(NewsUSA) - Generative artificial intelligence (GenAI) is converging with other fields in ways that will change the nature of innovation and promote a stronger, more general form of AI, according to experts at the Special Competitive Studies Project (SCSP), a bipartisan nonprofit organization. Mastering GenAI will be critical in the technology competition and the United States should adopt measures to organize, drive, and ensure it has the fuel and resources to sustain America’s role as the world’s leading innovation power.
In a new report, SCSP explains how GenAI acts like an “innovation flywheel” and outlines some steps the U.S. could take to translate this innovative power into greater national security.
The flywheel includes four stages, the SCSP report explains.
1) GenAI is converging with other strategic technology sectors (biotech, energy, advanced manufacturing).
2) The resulting innovations are changing how the world works, and illustrating the immense opportunities of AI.
3) These opportunities are driving organizations – from governments to startups – to reprioritize their strategies to adapt and leverage the value of GenAI.
4) This reprioritization fuels changes in the foundational technology inputs that make GenAI work: computing hardware, algorithms, data, and talent.
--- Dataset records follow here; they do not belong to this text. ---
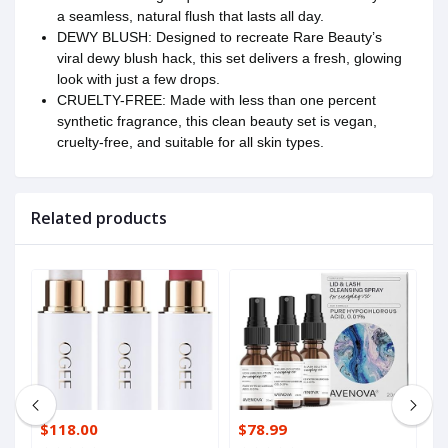
a seamless, natural flush that lasts all day.
DEWY BLUSH: Designed to recreate Rare Beauty’s
viral dewy blush hack, this set delivers a fresh, glowing
look with just a few drops.
CRUELTY-FREE: Made with less than one percent
synthetic fragrance, this clean beauty set is vegan,
cruelty-free, and suitable for all skin types.
Related products
$118.00
$78.99
$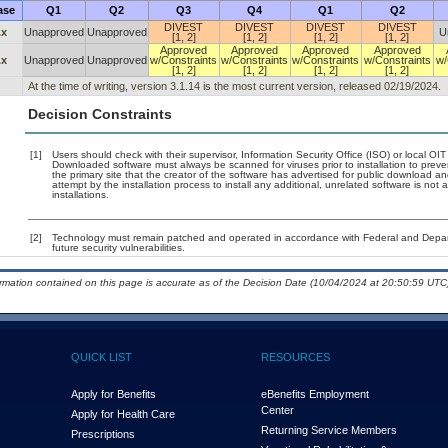
ase
Q1
Q2
Q3
Q4
Q1
Q2
DIVEST
DIVEST
DIVEST
DIVEST
.x
Unapproved
Unapproved
U
[1, 2]
[1, 2]
[1, 2]
[1, 2]
Approved
Approved
Approved
Approved
.x
Unapproved
Unapproved
w/Constraints
w/Constraints
w/Constraints
w/Constraints
w/
[1, 2]
[1, 2]
[1, 2]
[1, 2]
At the time of writing, version 3.1.14 is the most current version, released 02/19/2024.
Decision Constraints
[1]
Users should check with their supervisor, Information Security Office (ISO) or local OI
Downloaded software must always be scanned for viruses prior to installation to pre
the primary site that the creator of the software has advertised for public downloa
attempt by the installation process to install any additional, unrelated software is no
installations.
[2]
Technology must remain patched and operated in accordance with Federal and Departm
future security vulnerabilities.
ormation contained on this page is accurate as of the Decision Date (10/04/2024 at 20:50:59 UTC)
QUICK LIST
RESOURCES
Apply for Benefits
eBenefits Employment
Center
Apply for Health Care
Returning Service Members
Prescriptions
For the U.S. to become a world leader in GenAI, SCSP outlines eight bold goals:
●Establish a Technology Competitiveness Council, Office of Global Competition Analysis, and a U.S. Advanced Technology Forum to execute technology strategy.
●Develop a top-down counterpart to a Digital Service Academy; this academy would teach government leaders about the latest developments in GenAI, inspired by the Senate’s AI Insight Forums.
●Scale a new model of public-private partnerships within the U.S. national laboratory system to focus on GenAI and other AI applications.
●Cooperate on national security-focused, government-led moonshots to address national security challenges and spur the innovation that leads to positions of advantage in strategic technologies.
●Get back to basic research in areas where GenAI converges with other scientific fields and tech sectors.
●Expand overall federal funding for research & development, starting with increases to federal non-defense AI, that would jumpstart GenAI’s potential to accelerate innovation itself.
●Start a GenAI-enabled rapid grant program
●Establish an annual technology innovation fund to support investment in strategic technology targets.
“The current GenAI moment is an opportunity to get federal R&D spending – the lifeblood of innovation – back on track,” according to SCSP.